(Passage shown)
────────────────────────────────────────

Now we’re running under node, with the desired command line arguments set. Unlike bash, node wants to read and parse the whole file. So let’s see what node sees:
- The
#!/bin/sh
line is ignored due to a special one-off in node – when loading a module, the contents of the first line will be ignored from#!
up to the first\n
. - The second line contains a string constant, the quoted string
":"
, followed by a Javascript comment introduced with//
. Automatic semicolon insertion happens so the constant is interpreted as a string in a statement context. Then the comment is parsed, and everything up to the end of the line is ignored by node.
This won’t lint clean. jslint and jshint both complain:
$ jslint test
test:2:1: Expected an assignment or function call and instead saw an expression.
test:2:4: Expected ';' and instead saw 'console'.
$ jshint test
test: line 2, col 1, Missing semicolon.
1 error
But it works right now, as a hack-around for the Linux one-argument shebang problem.
Note that there’s a spot in the line where you can insert a comment (as long as it doesn’t contain anything that bash interprets, notably ;
). What to put there? I recommend a link to a web page (such as the one you’re reading now, https://sambal.org/?p=1014) that explains WTF this weird-looking line is all about. For example:
#!/bin/sh
":" //# https://sambal.org/?p=1014 ; exec /usr/bin/env node --noharmony "$0" "$@"
console.log('javascript');
Happy hacking!
Sometimes I swear you’re speaking a language similar, but not identical, to English.
Almost, but not entirely, completely unlike English.
Jesus! That is some weird multi-language parsing. Is there any good reason why shebang doesn’t take multiple arguments?
Walt- the tl;dr links to three threads (2 lkml one FreeBSD) discussing it at far too much length.
So yes but I can’t even.
Wow, a solution I can barely understand to a problem I can’t fathom existing. Can’t node get config/environment info from an XML file like a normal app? Or is this more like JVM settings?
Far too clever
John, yeah it’s like jvm settings, it configures language version, tracing, memory size stuff.
So why take over the current shell’s settings vs forking another process with the settings you want like Java’s JVM does? Is node that immature?
It’s just acting as its own wrapper script. With java you’d have a sh or bat file that configures the jvm and loads your main, right? Same thing here but on unixy systems can omit the sh file
I felt on this post by accident; for fun, I found a way to pass jslint and jshint tests with this hack, for those who might be interested, but this makes the code even more ugly.

────────────────────────────────────────

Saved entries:
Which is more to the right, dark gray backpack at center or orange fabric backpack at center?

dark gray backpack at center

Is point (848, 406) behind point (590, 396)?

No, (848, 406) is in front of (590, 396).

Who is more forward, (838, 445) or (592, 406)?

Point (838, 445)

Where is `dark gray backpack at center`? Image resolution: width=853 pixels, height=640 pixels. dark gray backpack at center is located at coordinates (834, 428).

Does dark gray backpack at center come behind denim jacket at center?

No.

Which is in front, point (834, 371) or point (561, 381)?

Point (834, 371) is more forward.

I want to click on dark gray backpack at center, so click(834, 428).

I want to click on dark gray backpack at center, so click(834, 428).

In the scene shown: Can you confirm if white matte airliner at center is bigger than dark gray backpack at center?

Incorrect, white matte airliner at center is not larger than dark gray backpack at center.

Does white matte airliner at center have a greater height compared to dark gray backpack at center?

────────────────────────────────────────

(Using the information)
A – Condense the paragraph of the node shebang post that begins "Note that there's a spot in the line" into a short bulleted list with its main facts.
B – Resume the node shebang post, writing on from its final sentence.

(Exercise answers)
A –
- The line has a spot where a comment can be inserted.
- The comment must not contain anything bash interprets, notably a semicolon.
- The recommended comment is a link to a web page, such as https://sambal.org/?p=1014, that explains what the weird-looking line is about.

B –
If you add
.charAt(0);
just after the second line, jshint and jslint both “see†the":".charAt(0)
expression as a function call (even if it does nothing) and this fixes the missing semicolon at the same time.#!/bin/sh
":" //# comment; exec /usr/bin/env node --noharmony "$0" "$@";
.charAt(0);
console.log('If you are seeing this in your code, ugliness should sound like a familiar concept to you.');
Note that I had to indent the third line in order to pass jslint tests.
I think this may brake auto-generated cmd file on windows, when module is installed from NPM globally.
Addtional work to remove ‘\r’ should be added to the script.
console.dir(process.argv) shows ‘\r’ adding to last argument passed to the script. If no arguments are passed, there will be one argument (‘\r’) in process.argv.
‘\r’ is added if there is Windows EOL after shebang.
It’s also possible to work around this problem using awk:
#!/usr/bin/awk END {system("node --noharmony " FILENAME)}
Explanation:
Under Linux everything after the shebang path gets parsed to the program as the first argument. Therefore we can’t use ‘#!/usr/bin/env akw’ and so this probably won’t work on every system. This is also the reason why we are using awk ― it just interprets the first argument. With system we then execute a bash command and open the script with node and parse the arguments.
Don’t forget for ESLint:
[‘spaced-comment’]: [“error”, “always”, { “markers”: [“#”] }],
Otherwise ESLint –fix will place space between // and #. Which will break bash script.